Exercise:
Transcribe these records exactly, dropping every picture.

Information supplied:

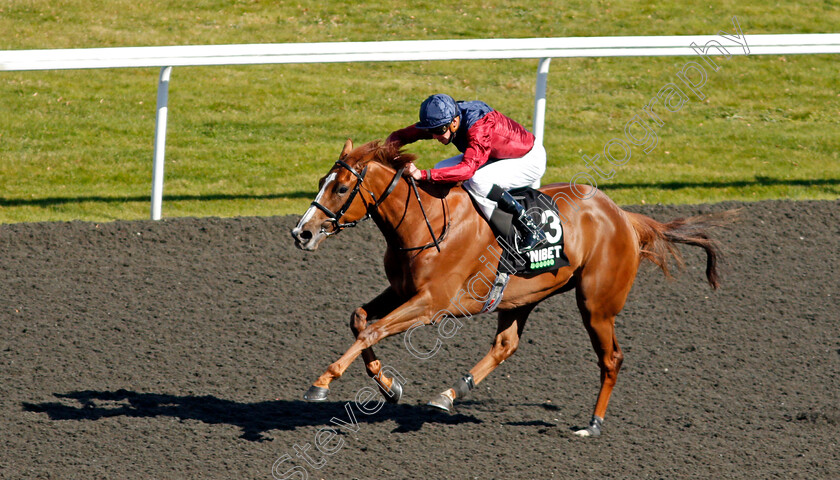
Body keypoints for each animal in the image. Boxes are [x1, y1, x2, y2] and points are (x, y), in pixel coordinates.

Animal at [290, 138, 728, 436]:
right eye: (321, 180)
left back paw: (592, 423)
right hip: (522, 297)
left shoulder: (431, 303)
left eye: (341, 188)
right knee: (506, 345)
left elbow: (374, 329)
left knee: (612, 359)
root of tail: (624, 216)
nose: (302, 233)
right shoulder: (401, 291)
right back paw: (451, 393)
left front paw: (322, 383)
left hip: (596, 304)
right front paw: (389, 386)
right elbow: (360, 320)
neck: (425, 221)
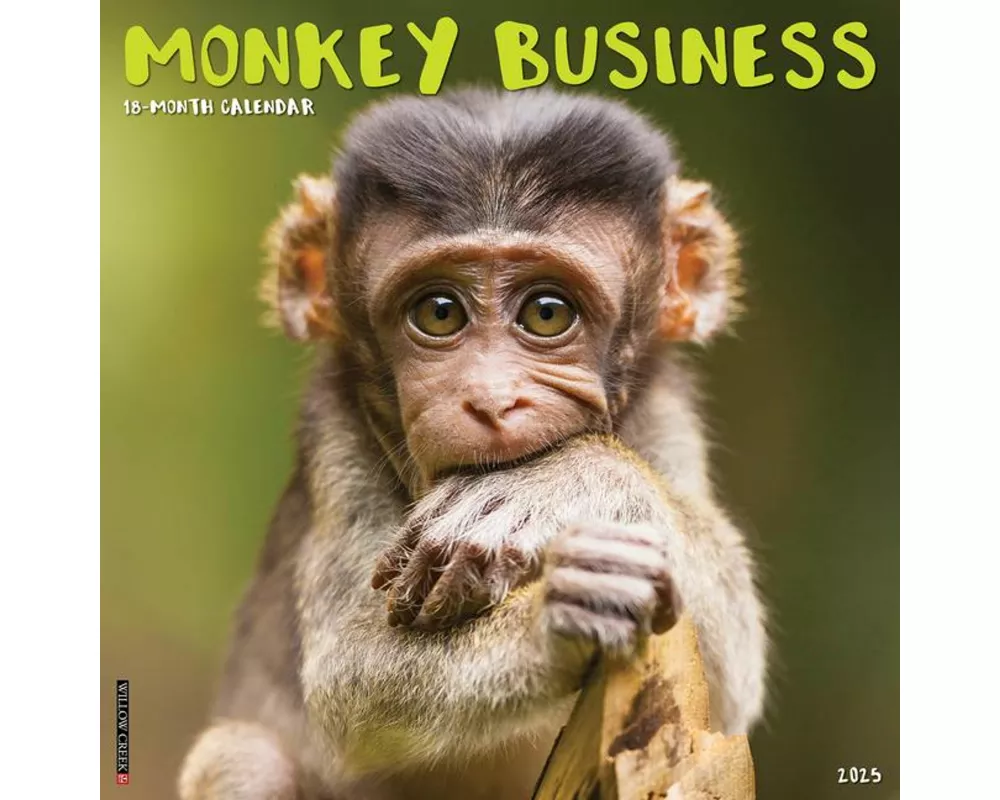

Response to this task:
Body keypoints for each animal in the image. Boxes are [x1, y1, x2, y2] and points are (x, y), in pixel coordinates.

Animal at [290, 138, 728, 436]:
right eye: (321, 180)
left back paw: (592, 423)
right hip: (522, 297)
left shoulder: (431, 303)
left eye: (341, 188)
right knee: (506, 345)
left elbow: (374, 329)
left knee: (612, 359)
root of tail: (624, 216)
nose: (302, 233)
right shoulder: (401, 291)
right back paw: (451, 393)
left front paw: (322, 383)
left hip: (596, 304)
right front paw: (389, 386)
right elbow: (360, 320)
neck: (425, 221)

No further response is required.